### Passage provided
%%
SciA11y — improving the accessibility of scientific documents (2 of 2)

lucy lu wang
Jun 10 · 9 min read
A drawing of different components of a scientific paper identified as blocks. The content of these blocks are extracted and reorganized. Paper snippets are represented as yellow blocks on a dark blue background with the text SciA11y and Semantic Scholar in the lower corners.

In the first post of this series, I described the current state of scientific PDF accessibility (or rather, inaccessibility). Now let’s dive deeper into some of the challenges faced by blind and low vision (BLV) readers in this domain, and introduce a system we created that attempts to address some of these challenges. We go into great detail about both of these points in our recently released preprint: “Improving the accessibility of scientific documents.”

Understanding user challenges

We interviewed several BLV researchers to understand their needs and challenges when reading papers. My high-level takeaways from these conversations were 1) any paper semantics that aren’t explicitly described in the PDF can and will break for some screen reader/PDF reader combination, and 2) paper reading can be quite frustrating for BLV researchers.
%%
### Exercise 1
Condense the paragraph of the SciA11y post that begins "We interviewed several BLV researchers" into a short bulleted list that keeps its main facts.
### Exercise 2
From the SciA11y post, write out everything from "lucy lu wang" down to "the lower corners.", substituting "black" for "dark blue".

### Data excerpts
%%
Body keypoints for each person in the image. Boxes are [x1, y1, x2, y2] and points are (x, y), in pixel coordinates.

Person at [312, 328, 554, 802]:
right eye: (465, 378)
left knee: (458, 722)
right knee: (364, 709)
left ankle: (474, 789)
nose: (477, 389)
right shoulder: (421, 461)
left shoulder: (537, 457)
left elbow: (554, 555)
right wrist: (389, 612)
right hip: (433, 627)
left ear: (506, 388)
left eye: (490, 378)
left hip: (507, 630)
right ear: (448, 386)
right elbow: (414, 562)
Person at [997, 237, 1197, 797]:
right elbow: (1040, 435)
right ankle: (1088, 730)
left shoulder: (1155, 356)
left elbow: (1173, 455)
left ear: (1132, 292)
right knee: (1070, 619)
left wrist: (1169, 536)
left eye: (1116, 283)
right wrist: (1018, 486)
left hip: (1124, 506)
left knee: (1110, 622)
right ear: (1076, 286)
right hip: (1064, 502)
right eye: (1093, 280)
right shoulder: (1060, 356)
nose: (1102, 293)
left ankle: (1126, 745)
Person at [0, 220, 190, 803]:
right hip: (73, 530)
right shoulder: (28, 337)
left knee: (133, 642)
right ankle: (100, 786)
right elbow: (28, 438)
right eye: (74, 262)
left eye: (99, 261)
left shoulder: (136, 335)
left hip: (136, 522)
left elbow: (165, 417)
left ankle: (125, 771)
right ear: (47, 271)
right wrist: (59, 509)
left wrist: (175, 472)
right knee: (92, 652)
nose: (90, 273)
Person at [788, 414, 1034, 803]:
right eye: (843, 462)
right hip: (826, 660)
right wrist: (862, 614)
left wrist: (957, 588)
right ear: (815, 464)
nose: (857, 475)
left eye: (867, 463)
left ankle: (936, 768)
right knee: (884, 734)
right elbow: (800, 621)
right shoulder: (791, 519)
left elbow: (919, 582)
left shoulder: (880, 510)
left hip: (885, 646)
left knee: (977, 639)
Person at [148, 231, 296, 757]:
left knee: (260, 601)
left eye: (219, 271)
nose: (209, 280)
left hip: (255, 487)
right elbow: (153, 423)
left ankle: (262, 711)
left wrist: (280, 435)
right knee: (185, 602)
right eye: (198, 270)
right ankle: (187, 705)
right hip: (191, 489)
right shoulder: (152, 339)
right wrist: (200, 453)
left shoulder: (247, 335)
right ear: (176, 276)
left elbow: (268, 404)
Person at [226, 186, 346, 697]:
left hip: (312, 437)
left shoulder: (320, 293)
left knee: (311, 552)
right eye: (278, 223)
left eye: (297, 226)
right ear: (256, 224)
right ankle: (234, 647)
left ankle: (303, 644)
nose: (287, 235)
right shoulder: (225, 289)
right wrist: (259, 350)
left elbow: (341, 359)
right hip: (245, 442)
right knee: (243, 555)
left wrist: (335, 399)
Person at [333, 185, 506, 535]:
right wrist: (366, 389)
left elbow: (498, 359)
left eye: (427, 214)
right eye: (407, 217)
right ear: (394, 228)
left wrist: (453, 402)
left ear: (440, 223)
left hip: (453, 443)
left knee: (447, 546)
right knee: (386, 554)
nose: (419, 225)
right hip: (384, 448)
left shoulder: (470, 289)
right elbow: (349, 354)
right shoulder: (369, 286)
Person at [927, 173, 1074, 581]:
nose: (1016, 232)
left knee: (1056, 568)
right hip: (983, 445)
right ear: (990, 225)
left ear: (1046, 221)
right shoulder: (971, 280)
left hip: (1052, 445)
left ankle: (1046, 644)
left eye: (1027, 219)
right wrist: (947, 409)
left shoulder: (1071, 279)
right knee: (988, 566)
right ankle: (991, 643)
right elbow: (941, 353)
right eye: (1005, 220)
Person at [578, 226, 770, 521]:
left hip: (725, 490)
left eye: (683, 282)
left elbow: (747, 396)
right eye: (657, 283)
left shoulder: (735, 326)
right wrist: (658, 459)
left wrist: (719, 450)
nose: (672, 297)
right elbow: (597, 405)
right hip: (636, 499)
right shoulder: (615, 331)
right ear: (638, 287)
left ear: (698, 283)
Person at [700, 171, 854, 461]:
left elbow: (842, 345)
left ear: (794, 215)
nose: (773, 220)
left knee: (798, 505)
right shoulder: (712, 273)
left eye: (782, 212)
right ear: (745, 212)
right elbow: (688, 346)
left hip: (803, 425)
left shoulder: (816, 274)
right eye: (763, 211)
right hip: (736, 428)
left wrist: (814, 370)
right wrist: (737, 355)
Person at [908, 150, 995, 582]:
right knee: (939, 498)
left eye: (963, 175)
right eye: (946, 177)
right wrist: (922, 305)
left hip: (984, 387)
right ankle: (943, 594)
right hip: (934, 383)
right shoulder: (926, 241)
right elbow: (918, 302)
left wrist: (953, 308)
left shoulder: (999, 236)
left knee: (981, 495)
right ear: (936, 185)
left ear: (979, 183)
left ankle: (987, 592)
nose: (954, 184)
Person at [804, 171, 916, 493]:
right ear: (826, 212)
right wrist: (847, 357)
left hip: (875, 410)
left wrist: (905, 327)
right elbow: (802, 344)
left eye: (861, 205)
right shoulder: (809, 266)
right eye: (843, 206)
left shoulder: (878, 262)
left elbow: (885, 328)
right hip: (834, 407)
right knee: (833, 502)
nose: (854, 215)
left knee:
%%
### Expected answer 1
- Several BLV researchers were interviewed about their needs and challenges in reading papers.
- First takeaway: paper semantics not explicitly described in the PDF can and will break for some screen reader/PDF reader combination.
- Second takeaway: reading papers can be quite frustrating for BLV researchers.

### Expected answer 2
lucy lu wang
Jun 10 · 9 min read
A drawing of different components of a scientific paper identified as blocks. The content of these blocks are extracted and reorganized. Paper snippets are represented as yellow blocks on a black background with the text SciA11y and Semantic Scholar in the lower corners.